Getting Started Upstream in ODL

By Allan Clarke and Anil Vishnoi

 

 

Getting started as an upstream contributor to OpenDaylight is not easy. The controller ecosystem is big, there are many projects, and there are millions of lines of code. What is a new ODL developer to do? Here is some pragmatic advice on where to begin to become an active contributor.

Fix Bugs

One of the easiest ways to get to know a code base is to start fixing bugs. Peruse the ODL bugs list on Bugzilla, say with the NETCONF project. You want to find bugs that aren’t likely being worked on and are of limited scope (to match your limited understanding of the project). Ideally bugs will have an owner assigned to indicate that they are actively being worked on, but it is not always a great indicator. In particular, someone may run across a bug, file a report, then jump into fixing it—and forget to assign it to themselves. This is most likely with the project contributors, so figure out who are the project contributors and look at the date of the report. If it was a project contributor and a newish date, then that bug might be being worked on. You should read through the report and try to decide how much domain knowledge is needed—as a newbie, smaller is better.

Once you have selected a bug to work on, click on the “take” link. Also add a comment to the bug. If someone already is working on it, they should get a notice and respond. You can also try the ODL mailing lists and give notice there. You mainly want to avoid duplicate work, of course.

Review Patches

Reviewing patches is a great way to contribute. You can access patches via Gerrit, and we’ll use the NETCONF patches as an example. Doing code reviews is a great way to not only see existing code but also to interact with other developers.

  • If you have some domain expertise and know the code, you can review the functionality that is being pushed.
  • If you have neither of these, you can do the review based on Java best practices and good software engineering practice.

Address Technical Debt

ODL uses Sonar for analytics of the upstream project. Here is an example for the NETCONF issues. Note that the ODL project has coding conventions, and the Sonar Qube has some best practices. This list shows violations that should be addressed. As a newbie, you can work on these with little domain knowledge required. You can also see that the code coverage varies for the NETCONF coverage, so adding NETCONF unit tests to boost the coverage in the weakest areas would be very helpful.

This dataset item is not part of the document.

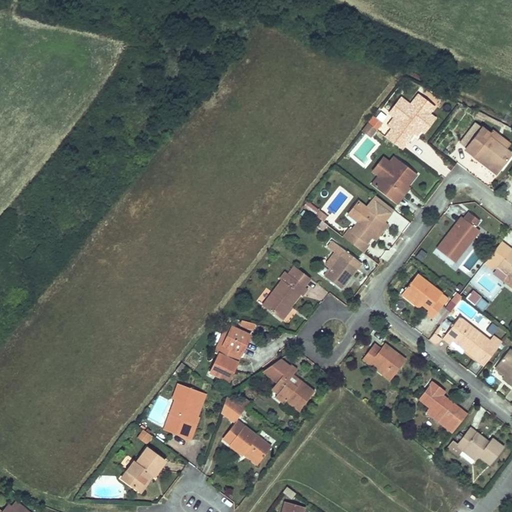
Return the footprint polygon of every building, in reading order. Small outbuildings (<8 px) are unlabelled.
[(390,129),(384,137),(401,150),(413,134),(416,136),(420,130),(424,132),(435,117),(429,113),(435,106),(418,93),(409,104),(405,101),(393,116),(386,126),(390,129)] [(393,116),(405,101),(400,97),(388,112),(393,116)] [(379,111),(369,125),(375,129),(386,116),(379,111)] [(460,142),(465,147),(481,127),(475,122),(460,142)] [(366,123),(361,130),(369,137),(375,129),(369,125),(366,123)] [(495,174),(511,153),(505,149),(488,136),(490,134),(481,127),(465,147),(474,154),(472,156),(478,161),(482,156),(486,159),(482,164),(495,174)] [(490,134),(488,136),(505,149),(509,144),(492,131),(490,134)] [(392,164),(396,158),(392,156),(388,161),(392,164)] [(408,186),(417,174),(396,158),(392,164),(388,161),(382,157),(372,171),(378,176),(379,176),(373,184),(394,200),(406,185),(408,186)] [(406,185),(394,200),(398,203),(410,188),(408,186),(406,185)] [(369,210),(367,209),(357,202),(350,211),(360,219),(357,222),(351,231),(349,229),(343,237),(362,253),(368,245),(367,243),(383,222),(381,220),(374,214),(369,210)] [(374,214),(381,220),(386,214),(374,204),(369,210),(374,214)] [(317,216),(322,221),(326,215),(321,211),(317,216)] [(360,219),(350,211),(347,215),(357,222),(360,219)] [(463,219),(438,251),(453,262),(478,230),(475,228),(480,221),(468,212),(463,219)] [(387,225),(383,222),(371,237),(375,241),(387,225)] [(511,248),(500,240),(489,254),(495,259),(492,263),(494,264),(497,266),(511,248)] [(341,289),(356,269),(360,263),(332,241),(327,247),(335,252),(339,256),(330,269),(324,276),(341,289)] [(511,249),(511,248),(497,266),(499,268),(511,277),(511,249)] [(330,269),(339,256),(335,252),(325,265),(330,269)] [(489,254),(483,262),(491,268),(494,264),(492,263),(495,259),(489,254)] [(307,289),(305,288),(311,279),(291,264),(285,272),(280,279),(282,280),(262,306),(280,320),(300,294),(302,296),(307,289)] [(511,277),(499,268),(495,273),(511,286),(511,277)] [(416,274),(403,291),(420,304),(427,310),(425,313),(432,318),(441,306),(435,301),(441,293),(416,274)] [(420,304),(403,291),(400,294),(418,308),(420,304)] [(465,300),(482,313),(489,304),(472,291),(465,300)] [(455,293),(445,308),(451,312),(461,297),(455,293)] [(458,317),(456,319),(465,326),(467,324),(458,317)] [(456,319),(441,338),(449,344),(454,339),(466,348),(464,350),(475,358),(488,341),(467,324),(465,326),(456,319)] [(255,324),(241,320),(239,326),(254,330),(255,324)] [(214,352),(219,354),(224,356),(228,347),(223,344),(231,326),(227,325),(214,352)] [(224,356),(219,354),(210,372),(228,380),(250,335),(231,326),(223,344),(228,347),(224,356)] [(440,340),(432,334),(427,339),(434,344),(435,344),(437,343),(438,343),(440,340)] [(492,337),(488,341),(497,347),(500,343),(492,337)] [(466,348),(454,339),(449,344),(461,354),(464,350),(466,348)] [(488,341),(475,358),(483,364),(497,347),(488,341)] [(362,358),(368,363),(370,361),(382,369),(380,372),(388,378),(403,358),(384,343),(377,351),(371,347),(362,358)] [(511,385),(511,351),(508,349),(495,366),(511,379),(511,384),(511,385)] [(262,371),(267,374),(275,368),(283,374),(290,365),(280,358),(262,371)] [(370,361),(368,363),(380,372),(382,369),(370,361)] [(267,374),(277,382),(283,386),(278,393),(276,396),(284,402),(287,400),(300,410),(314,390),(301,380),(296,386),(289,380),(293,374),(298,368),(291,364),(290,365),(283,374),(275,368),(267,374)] [(293,374),(289,380),(296,386),(301,380),(293,374)] [(418,398),(428,407),(448,422),(459,408),(442,394),(437,391),(440,387),(431,380),(418,398)] [(277,382),(272,388),(278,393),(283,386),(277,382)] [(180,420),(175,434),(190,439),(198,417),(196,416),(193,415),(202,392),(177,383),(171,399),(174,400),(168,415),(180,420)] [(202,392),(193,415),(196,416),(205,394),(202,392)] [(236,422),(223,439),(232,446),(243,455),(244,454),(247,450),(260,461),(271,447),(237,421),(245,409),(226,396),(221,411),(236,422)] [(448,422),(428,407),(425,411),(444,426),(448,422)] [(467,414),(459,408),(448,422),(444,426),(451,433),(467,414)] [(168,415),(163,429),(175,434),(180,420),(168,415)] [(477,455),(489,464),(503,446),(491,437),(487,443),(484,440),(485,438),(469,426),(457,443),(453,440),(447,448),(457,456),(459,454),(471,463),(476,457),(477,455)] [(152,437),(142,429),(137,437),(147,444),(152,437)] [(121,478),(137,490),(150,473),(153,476),(154,476),(165,461),(147,448),(136,462),(134,460),(121,478)] [(247,450),(244,454),(257,464),(260,461),(247,450)] [(150,473),(137,490),(140,492),(153,476),(150,473)] [(11,506),(18,511),(30,511),(15,500),(11,506)] [(301,511),(303,507),(284,501),(281,511),(301,511)] [(18,511),(11,506),(7,503),(0,511),(18,511)]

Sonar has a lot of interesting metrics. You can explore some of them starting here including coverage, tech debt, etc. If you look at the Sonar dashboard, it will point out a lot of available work that does not require a large span of time to invest. Doing some of this work is a great step towards getting your first patch submitted.

Follow Best Practices

With well over a million lines of code and many contributors from many companies, the ODL project has quite a girth. To manage the code entropy, ODL has some best practices that you should become familiar with. These cover a diverse set of topics, including coding practices, debugging, project setup and workflow. We strongly recommend that you carefully read these. They will save you a lot of time and will pay back your investment quickly. They will help you skate through code reviews. These practices are really time-tested advice from all the ODL developers, so don’t ignore them.

Support Attribution

Attribution is an important insight into most if not all open source projects. Attribution allows stakeholders to see who is contributing what, from the individual up through sponsoring companies. It allows both a historical and current view of the project. You can see an example of why attribution is illuminating here. You need to sign up for an ODL account, and a part of that process will be to associate yourself with a company (if applicable). You can also see breakdowns by authors on the ODL Spectrometer.

That’s all for now. Happy trails, newbie.